**RECORDS FOR PROCESSING**
BEGIN

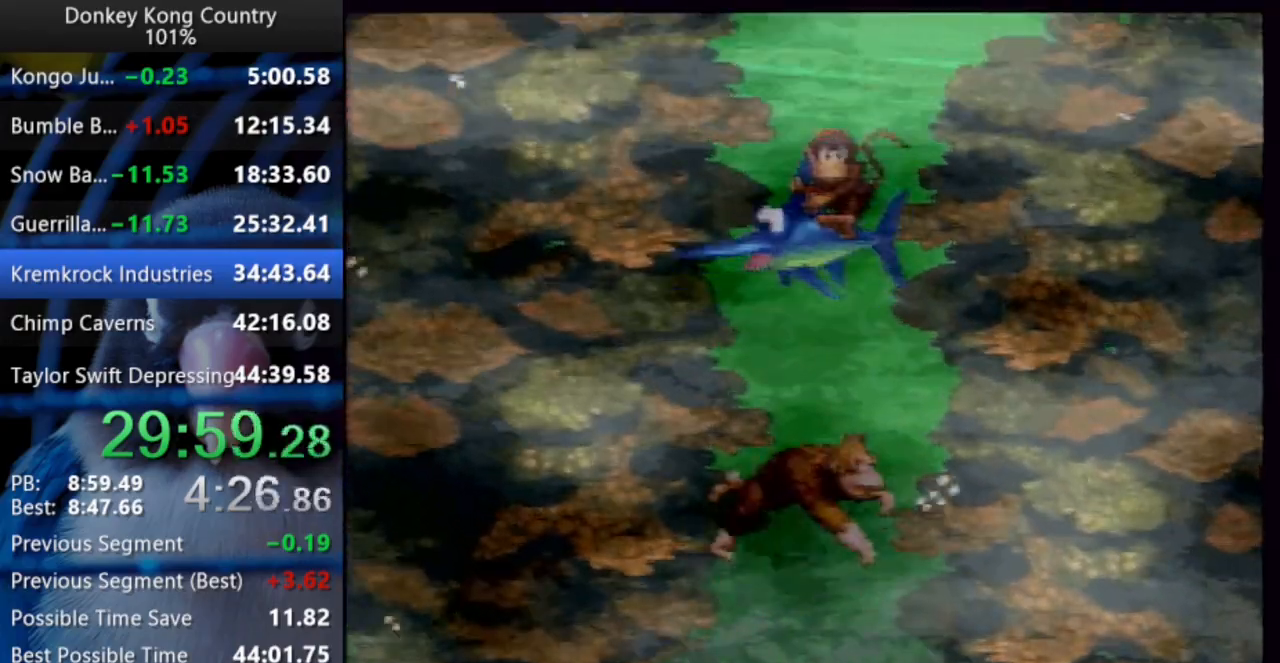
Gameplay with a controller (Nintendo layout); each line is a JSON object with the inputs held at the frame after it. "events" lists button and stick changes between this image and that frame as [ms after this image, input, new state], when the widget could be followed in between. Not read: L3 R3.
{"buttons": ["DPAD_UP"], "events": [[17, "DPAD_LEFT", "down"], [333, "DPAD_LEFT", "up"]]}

END
BEGIN

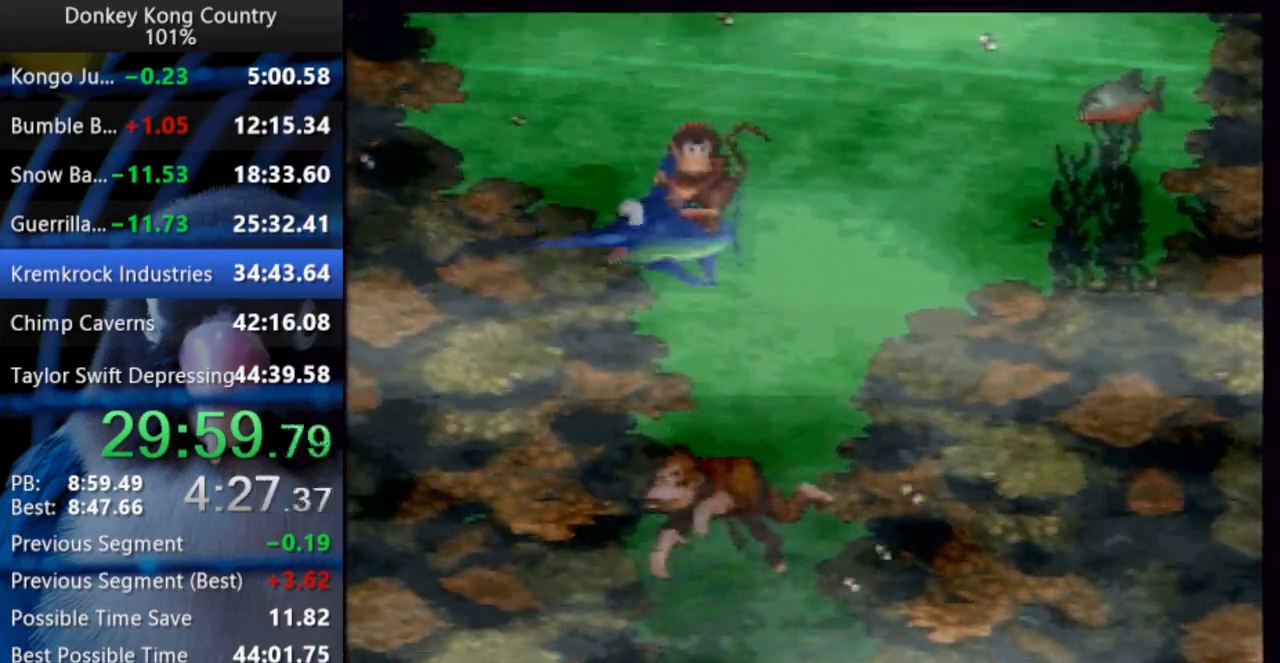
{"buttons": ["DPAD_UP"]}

END
BEGIN

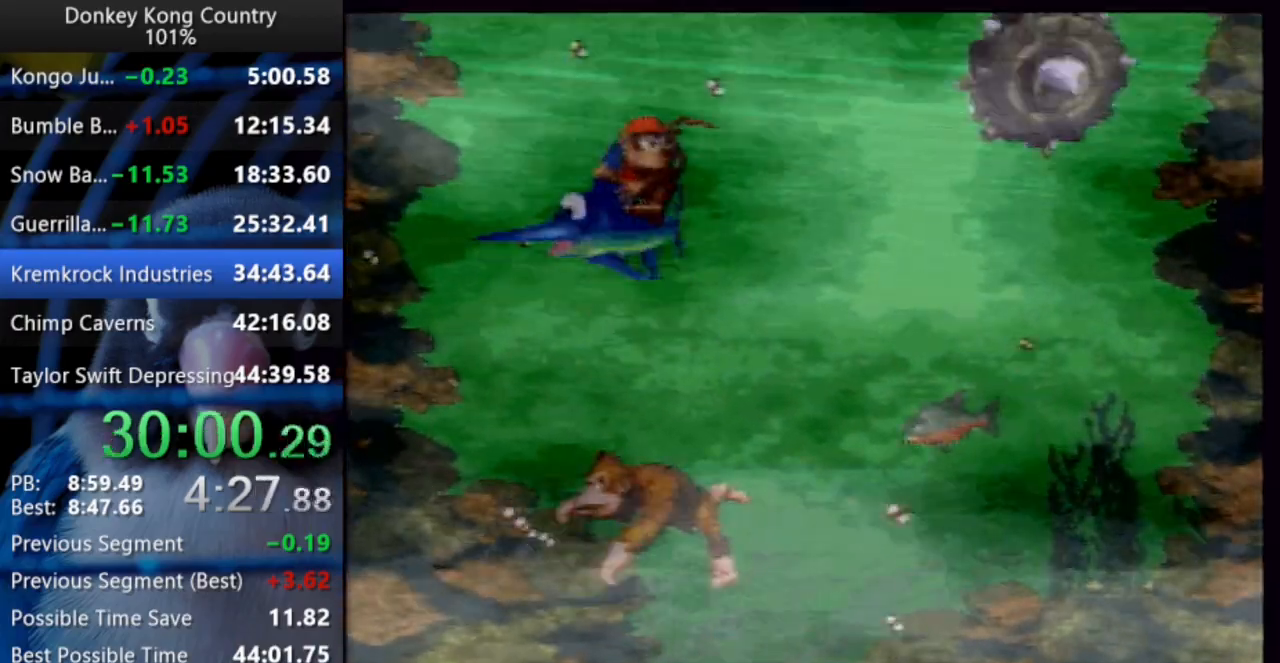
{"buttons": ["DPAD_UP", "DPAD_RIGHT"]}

END

**GOAL OF THE EXERCISE**
In the records above, find each line that holds the word "events"; copy all such lines.

**TASK SOLUTION**
Gameplay with a controller (Nintendo layout); each line is a JSON object with the inputs held at the frame after it. "events" lists button and stick changes between this image and that frame as [ms after this image, input, new state], when the widget could be followed in between. Not read: L3 R3.
{"buttons": ["DPAD_UP"], "events": [[17, "DPAD_LEFT", "down"], [333, "DPAD_LEFT", "up"]]}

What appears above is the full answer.